A foretaste of what would come... the 200L Mbuna tank in February 2002
1. The planning
I started to measure, calculate, think, measure again, make more calculations, rethink everything, talked to other people including my wife, took some last measures and came up with a 155cm x 125cm x 85cm / 1500L monster tank. I won't say how many times I finally changed my plans, because it was really too much. To illustrate this I only need to tell that I Initially wanted to be ready by July 2003, but due to practical problems and the brooding on solutions the first fish were ultimately introduced in November 2003!
Where did we begin? The material that we were going to use of course! I talked to some people who praised full glass tanks as being the only reliable solution for monster dimensions, but I was not convinced, mainly because of price considerations. I knew there could be leakage problems with poorly constructed plywood tanks, but my 3000L cellar tank proved that it was possible to do it perfectly. In the end I decided to take the safe route, and build a plywood tank with a fibreglass/polyester coating, what combined the low weight of the normal plywood tank and the 100% leakproof quality of a full glass tank. For the strength I chose 25mm plywood that was bought and cut to size in my local wood shop. A sturdy stand was also ordered in the meanwhile.

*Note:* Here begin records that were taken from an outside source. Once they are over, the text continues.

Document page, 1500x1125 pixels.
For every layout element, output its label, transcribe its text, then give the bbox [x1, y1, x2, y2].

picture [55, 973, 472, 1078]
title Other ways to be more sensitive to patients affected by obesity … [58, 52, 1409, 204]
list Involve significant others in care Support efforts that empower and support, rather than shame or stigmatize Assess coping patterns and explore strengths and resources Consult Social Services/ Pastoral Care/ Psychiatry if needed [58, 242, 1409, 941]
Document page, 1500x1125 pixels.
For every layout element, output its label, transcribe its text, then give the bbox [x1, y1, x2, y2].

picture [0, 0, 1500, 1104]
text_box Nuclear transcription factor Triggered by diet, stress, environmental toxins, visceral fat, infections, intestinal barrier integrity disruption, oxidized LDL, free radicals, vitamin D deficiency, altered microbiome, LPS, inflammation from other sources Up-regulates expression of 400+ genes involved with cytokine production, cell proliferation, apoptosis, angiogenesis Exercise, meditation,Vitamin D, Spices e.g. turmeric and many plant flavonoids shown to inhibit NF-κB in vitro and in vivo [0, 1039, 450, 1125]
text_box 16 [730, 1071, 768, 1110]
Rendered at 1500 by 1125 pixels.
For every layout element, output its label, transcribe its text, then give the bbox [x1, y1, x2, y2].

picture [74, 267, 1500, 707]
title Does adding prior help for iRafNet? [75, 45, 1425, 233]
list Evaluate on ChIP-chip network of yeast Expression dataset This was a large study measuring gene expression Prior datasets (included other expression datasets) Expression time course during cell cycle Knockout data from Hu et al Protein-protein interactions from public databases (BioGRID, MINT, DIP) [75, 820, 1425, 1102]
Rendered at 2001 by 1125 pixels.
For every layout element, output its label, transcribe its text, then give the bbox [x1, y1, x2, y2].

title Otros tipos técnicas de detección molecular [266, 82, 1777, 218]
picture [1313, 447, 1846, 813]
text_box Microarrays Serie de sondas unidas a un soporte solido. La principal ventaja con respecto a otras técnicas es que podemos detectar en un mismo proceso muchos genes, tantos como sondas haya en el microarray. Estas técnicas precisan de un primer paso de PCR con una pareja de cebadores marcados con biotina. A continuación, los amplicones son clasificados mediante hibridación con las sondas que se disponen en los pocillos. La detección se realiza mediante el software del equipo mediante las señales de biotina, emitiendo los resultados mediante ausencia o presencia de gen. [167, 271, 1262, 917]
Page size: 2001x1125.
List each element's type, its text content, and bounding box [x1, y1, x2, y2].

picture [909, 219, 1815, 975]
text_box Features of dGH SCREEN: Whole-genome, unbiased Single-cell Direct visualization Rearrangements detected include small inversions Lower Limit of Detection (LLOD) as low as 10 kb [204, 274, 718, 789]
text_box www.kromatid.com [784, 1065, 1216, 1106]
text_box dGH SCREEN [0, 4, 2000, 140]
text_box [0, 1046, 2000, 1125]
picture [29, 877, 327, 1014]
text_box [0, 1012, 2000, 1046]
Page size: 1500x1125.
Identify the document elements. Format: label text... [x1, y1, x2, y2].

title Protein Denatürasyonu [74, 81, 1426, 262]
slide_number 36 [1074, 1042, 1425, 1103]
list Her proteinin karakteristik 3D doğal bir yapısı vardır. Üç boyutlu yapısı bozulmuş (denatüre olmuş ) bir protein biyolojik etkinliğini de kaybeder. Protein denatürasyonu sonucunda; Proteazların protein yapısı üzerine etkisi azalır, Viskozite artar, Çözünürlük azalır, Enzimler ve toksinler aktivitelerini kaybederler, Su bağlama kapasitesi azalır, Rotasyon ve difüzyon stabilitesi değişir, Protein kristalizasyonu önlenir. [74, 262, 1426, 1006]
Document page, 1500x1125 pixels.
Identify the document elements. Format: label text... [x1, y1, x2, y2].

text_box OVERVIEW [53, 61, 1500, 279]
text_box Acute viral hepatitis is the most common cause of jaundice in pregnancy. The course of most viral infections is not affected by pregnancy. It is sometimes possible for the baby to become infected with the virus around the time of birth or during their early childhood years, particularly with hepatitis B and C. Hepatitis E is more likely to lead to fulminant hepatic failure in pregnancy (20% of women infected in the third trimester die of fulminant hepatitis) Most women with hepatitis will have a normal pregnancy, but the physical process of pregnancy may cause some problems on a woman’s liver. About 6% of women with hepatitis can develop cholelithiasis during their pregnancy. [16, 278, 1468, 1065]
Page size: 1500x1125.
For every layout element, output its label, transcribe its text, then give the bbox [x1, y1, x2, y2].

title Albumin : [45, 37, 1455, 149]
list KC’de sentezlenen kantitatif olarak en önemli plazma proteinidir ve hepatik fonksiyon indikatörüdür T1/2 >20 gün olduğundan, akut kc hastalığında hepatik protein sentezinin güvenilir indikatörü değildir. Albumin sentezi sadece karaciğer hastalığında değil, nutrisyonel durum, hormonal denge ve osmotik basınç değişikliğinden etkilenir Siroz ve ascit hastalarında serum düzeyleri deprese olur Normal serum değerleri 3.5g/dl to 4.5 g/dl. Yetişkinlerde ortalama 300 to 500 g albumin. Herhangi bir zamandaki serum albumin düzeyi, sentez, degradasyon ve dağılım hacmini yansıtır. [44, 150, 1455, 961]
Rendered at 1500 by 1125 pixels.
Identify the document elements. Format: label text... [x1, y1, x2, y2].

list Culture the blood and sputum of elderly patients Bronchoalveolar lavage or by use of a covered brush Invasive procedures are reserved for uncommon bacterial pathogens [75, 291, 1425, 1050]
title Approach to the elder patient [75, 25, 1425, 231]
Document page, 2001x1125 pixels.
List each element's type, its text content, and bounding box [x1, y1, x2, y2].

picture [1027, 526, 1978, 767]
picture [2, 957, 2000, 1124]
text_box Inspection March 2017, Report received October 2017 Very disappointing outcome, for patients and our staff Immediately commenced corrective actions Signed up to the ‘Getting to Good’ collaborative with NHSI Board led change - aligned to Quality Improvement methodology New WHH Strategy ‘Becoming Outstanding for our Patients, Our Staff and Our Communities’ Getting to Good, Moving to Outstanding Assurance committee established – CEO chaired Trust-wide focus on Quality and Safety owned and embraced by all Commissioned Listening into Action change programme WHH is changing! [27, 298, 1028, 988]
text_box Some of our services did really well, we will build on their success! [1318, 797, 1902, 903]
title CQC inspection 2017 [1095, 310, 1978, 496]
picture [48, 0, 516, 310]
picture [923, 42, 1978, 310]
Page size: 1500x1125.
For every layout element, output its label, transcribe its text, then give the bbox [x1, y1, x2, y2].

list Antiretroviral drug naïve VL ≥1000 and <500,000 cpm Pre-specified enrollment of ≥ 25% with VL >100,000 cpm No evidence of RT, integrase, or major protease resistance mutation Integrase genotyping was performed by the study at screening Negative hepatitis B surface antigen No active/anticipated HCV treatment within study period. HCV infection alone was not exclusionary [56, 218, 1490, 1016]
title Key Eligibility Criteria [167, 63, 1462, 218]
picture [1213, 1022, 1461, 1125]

Everything relies on the support. Would this one be capable to carry 2 tons?
2. The construction
Once I got back home the real works were about to begin! As a fibreglass/polyester coating needs a rough and clean surface, I started sanding off the protective layer on the inner sides of the tank. I did this rather thorough and wasted a lot of time on it, as afterwards some people told me that this really wasn't needed. Removing the gloss would have been more than adequate <sigh>. Never mind that... on with the assembling! I used the same polymer glue as with the build of the 800L cellar tank and used hefty screws to mount everything together. At that time I also made the frame for the windows out of wood, what turned out to be a mistake during the polyester job.
Sweat and dust... all for a stupid tank?
Assembled and ready for the polyester job. The wood window frame was removed afterwards.